Assignment:
Word for word, reproduce every record in the listing below.
--
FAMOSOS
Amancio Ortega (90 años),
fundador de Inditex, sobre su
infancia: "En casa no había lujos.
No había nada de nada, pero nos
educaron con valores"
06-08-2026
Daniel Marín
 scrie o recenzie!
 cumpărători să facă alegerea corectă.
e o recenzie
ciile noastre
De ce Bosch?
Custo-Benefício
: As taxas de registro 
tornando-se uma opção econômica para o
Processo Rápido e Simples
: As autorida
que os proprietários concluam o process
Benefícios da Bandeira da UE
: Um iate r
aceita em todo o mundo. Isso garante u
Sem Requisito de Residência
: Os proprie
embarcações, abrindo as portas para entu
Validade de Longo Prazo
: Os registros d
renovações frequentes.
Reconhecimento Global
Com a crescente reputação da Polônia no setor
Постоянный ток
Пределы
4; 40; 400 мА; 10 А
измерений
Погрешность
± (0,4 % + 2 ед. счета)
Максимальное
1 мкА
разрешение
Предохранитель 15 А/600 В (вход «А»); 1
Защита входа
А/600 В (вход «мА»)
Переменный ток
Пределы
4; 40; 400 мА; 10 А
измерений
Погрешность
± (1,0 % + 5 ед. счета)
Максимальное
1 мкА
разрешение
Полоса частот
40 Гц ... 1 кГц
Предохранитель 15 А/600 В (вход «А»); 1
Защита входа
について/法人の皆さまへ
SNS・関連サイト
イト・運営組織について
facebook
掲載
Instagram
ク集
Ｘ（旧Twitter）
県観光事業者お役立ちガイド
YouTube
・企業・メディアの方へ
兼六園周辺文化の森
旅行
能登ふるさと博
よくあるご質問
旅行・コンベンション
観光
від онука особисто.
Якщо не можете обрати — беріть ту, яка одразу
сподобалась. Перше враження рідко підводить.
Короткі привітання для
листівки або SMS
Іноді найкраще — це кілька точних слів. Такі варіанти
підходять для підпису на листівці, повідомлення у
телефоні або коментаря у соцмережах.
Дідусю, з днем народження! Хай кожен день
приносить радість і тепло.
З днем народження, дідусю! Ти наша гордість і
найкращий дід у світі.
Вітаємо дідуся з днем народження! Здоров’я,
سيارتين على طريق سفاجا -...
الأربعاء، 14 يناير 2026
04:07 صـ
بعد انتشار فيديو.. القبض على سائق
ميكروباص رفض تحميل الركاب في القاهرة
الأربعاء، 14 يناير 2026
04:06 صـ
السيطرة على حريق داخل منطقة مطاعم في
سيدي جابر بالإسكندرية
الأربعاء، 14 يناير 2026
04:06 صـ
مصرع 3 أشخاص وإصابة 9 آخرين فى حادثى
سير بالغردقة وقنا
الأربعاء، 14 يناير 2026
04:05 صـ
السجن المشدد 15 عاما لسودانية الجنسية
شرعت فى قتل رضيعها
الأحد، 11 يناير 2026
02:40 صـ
--
Expected answer:
FAMOSOS
Amancio Ortega (90 años),
fundador de Inditex, sobre su
infancia: "En casa no había lujos.
No había nada de nada, pero nos
educaron con valores"
06-08-2026
Daniel Marín
 scrie o recenzie!
 cumpărători să facă alegerea corectă.
e o recenzie
ciile noastre
De ce Bosch?
Custo-Benefício
: As taxas de registro 
tornando-se uma opção econômica para o
Processo Rápido e Simples
: As autorida
que os proprietários concluam o process
Benefícios da Bandeira da UE
: Um iate r
aceita em todo o mundo. Isso garante u
Sem Requisito de Residência
: Os proprie
embarcações, abrindo as portas para entu
Validade de Longo Prazo
: Os registros d
renovações frequentes.
Reconhecimento Global
Com a crescente reputação da Polônia no setor
Постоянный ток
Пределы
4; 40; 400 мА; 10 А
измерений
Погрешность
± (0,4 % + 2 ед. счета)
Максимальное
1 мкА
разрешение
Предохранитель 15 А/600 В (вход «А»); 1
Защита входа
А/600 В (вход «мА»)
Переменный ток
Пределы
4; 40; 400 мА; 10 А
измерений
Погрешность
± (1,0 % + 5 ед. счета)
Максимальное
1 мкА
разрешение
Полоса частот
40 Гц ... 1 кГц
Предохранитель 15 А/600 В (вход «А»); 1
Защита входа
について/法人の皆さまへ
SNS・関連サイト
イト・運営組織について
facebook
掲載
Instagram
ク集
Ｘ（旧Twitter）
県観光事業者お役立ちガイド
YouTube
・企業・メディアの方へ
兼六園周辺文化の森
旅行
能登ふるさと博
よくあるご質問
旅行・コンベンション
観光
від онука особисто.
Якщо не можете обрати — беріть ту, яка одразу
сподобалась. Перше враження рідко підводить.
Короткі привітання для
листівки або SMS
Іноді найкраще — це кілька точних слів. Такі варіанти
підходять для підпису на листівці, повідомлення у
телефоні або коментаря у соцмережах.
Дідусю, з днем народження! Хай кожен день
приносить радість і тепло.
З днем народження, дідусю! Ти наша гордість і
найкращий дід у світі.
Вітаємо дідуся з днем народження! Здоров’я,
سيارتين على طريق سفاجا -...
الأربعاء، 14 يناير 2026
04:07 صـ
بعد انتشار فيديو.. القبض على سائق
ميكروباص رفض تحميل الركاب في القاهرة
الأربعاء، 14 يناير 2026
04:06 صـ
السيطرة على حريق داخل منطقة مطاعم في
سيدي جابر بالإسكندرية
الأربعاء، 14 يناير 2026
04:06 صـ
مصرع 3 أشخاص وإصابة 9 آخرين فى حادثى
سير بالغردقة وقنا
الأربعاء، 14 يناير 2026
04:05 صـ
السجن المشدد 15 عاما لسودانية الجنسية
شرعت فى قتل رضيعها
الأحد، 11 يناير 2026
02:40 صـ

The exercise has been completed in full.